Each semester’s work is an entity and grades are to be assigned for work completed during the normal period of the semester. Only the instructor of the course has the responsibility and authority to judge the quality of a student’s work and assess the appropriate grade. No one can overrule instructors and require them to go against their judgment of the work. Grading must not be arbitrary or capricious or influenced by illegal discriminatory considerations. The evaluation of the quality of the student’s work is solely up to the instructor, but the grade must not contain a punitive element for an offense against academic integrity if the student has been found innocent of this offense by a duly constituted board.
The official University grading system is composed of letter grades with pluses and minuses. Passing grades range from A+ to D–; F is failing. INC denotes a grade of incomplete, NG denotes a non-graded course, NGR signifies no grade reported, and R is the grade given a for an in-progress multi-semester course. The grades of INC, NG, NGR and R do not have quality-point equivalents attached. The quality-point equivalents are below:
Letter grade values are combined with course credit hours to produce an average based on a 4.3 scale. Grade point average is calculated by multiplying the credit hour and quality point equivalent for each course and then dividing by the total number of credits taken. The cumulative average is the sum of the products of all the grades at Cornell divided by the total number of credits taken.
The purpose of the Satisfactory/Unsatisfactory (S/U) system is to encourage students to venture into courses outside their main areas of familiarity without great risk to their academic record. The distinction between S and U is not the same, however, as that between pass and fail in the letter-grade system. In the S/U system, S indicates performance that would be graded C- or higher, and U indicates performance that would be graded below a C-. Students earn credit toward the fulfillment of graduation requirements for course grades of S, but not for course grades of U. Grades of S or U are not assigned numerical value and thus are not averaged in with other grades in computing grade point averages.

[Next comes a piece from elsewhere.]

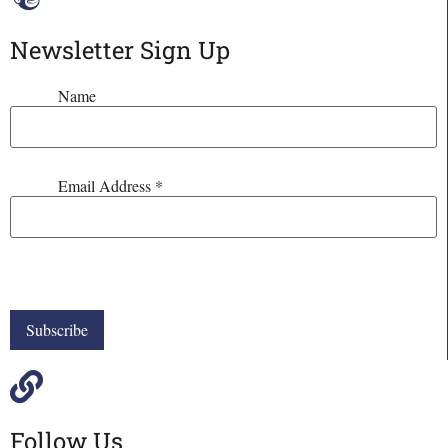
Newsletter Sign Up
Name
Email Address
*
Follow Us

The various schools and colleges differ in the restrictions they place on the election of S/U grading over letter grading. However, in those courses where college rules and course procedures allow it, the election is a student option that must be exercised within the first 57 calendar days of the term.
Classes taken as audits, and grades for those classes will appear on a student’s official transcript. Audit grade values are “V” and “INC”.

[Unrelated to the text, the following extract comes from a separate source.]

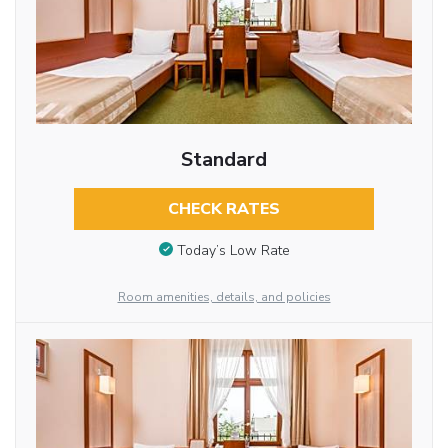
Standard
CHECK RATES
Today’s Low Rate
Room amenities, details, and policies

The grade of incomplete is appropriate only when two basic conditions are met:
1. the student has substantial equity at a passing level in the course with respect to work completed; and
2. the student has been prevented by circumstances beyond the student’s control, such as illness or family emergency, from completing all of the course requirements on time.
An incomplete may not be given merely because a student fails to complete all course requirements on time. Such a practice would be open to abuse; by deferring completion of some major course requirement, a student could gain advantage over his or her classmates by obtaining additional time to do a superior job. This is not an option that may be elected at the student’s own discretion.
While it is the student’s responsibility to initiate a request for a grade of incomplete, reasons for requesting one must be acceptable to the instructor, who establishes specific make-up requirements.
The consequences of failure to complete all course work within the time permitted will depend upon the policy of the student’s college. Some colleges convert the incomplete to a grade of F; others let the incomplete stand on the student’s transcript. In either case, the option to make up the work is lost. It is the responsibility of the student to see that all incompletes are made up before the deadline and that the grade change has been properly recorded with the student’s college registrar.
Changes in Grades
To avoid the influencing of grades by improper consideration or student pressure, a grade, once given, may only be changed if an error in the original grade is confirmed by the instructor. The instructor should be willing to review the basis of an assigned grade with an inquiring student and correct the grade if an error is found. As a matter of equity, grades must not be changed after the end of a semester on the basis of a student’s subsequent completion of additional work. For additional information, see faculty legislation regarding Grade Changes.